*What you are asked to do*.
Report each line below that carries the word "pixel".

*Saved data entries*.
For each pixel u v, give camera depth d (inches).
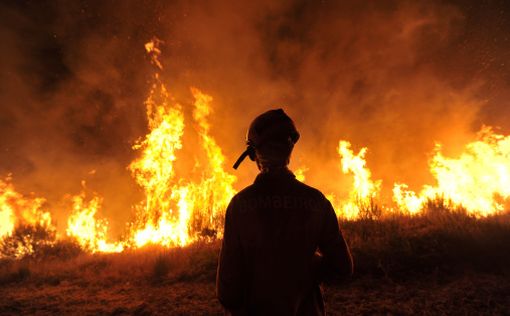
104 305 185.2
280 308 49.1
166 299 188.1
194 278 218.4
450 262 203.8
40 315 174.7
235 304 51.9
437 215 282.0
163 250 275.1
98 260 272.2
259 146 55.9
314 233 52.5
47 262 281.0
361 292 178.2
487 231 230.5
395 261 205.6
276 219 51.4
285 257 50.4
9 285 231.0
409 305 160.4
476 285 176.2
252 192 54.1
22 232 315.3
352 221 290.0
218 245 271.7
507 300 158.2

---

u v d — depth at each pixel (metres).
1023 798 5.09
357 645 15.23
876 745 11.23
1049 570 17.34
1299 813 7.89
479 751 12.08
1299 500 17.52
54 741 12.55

*Task response*.
For each pixel u v, give camera depth d (inches).
u v d — depth at each pixel (metres).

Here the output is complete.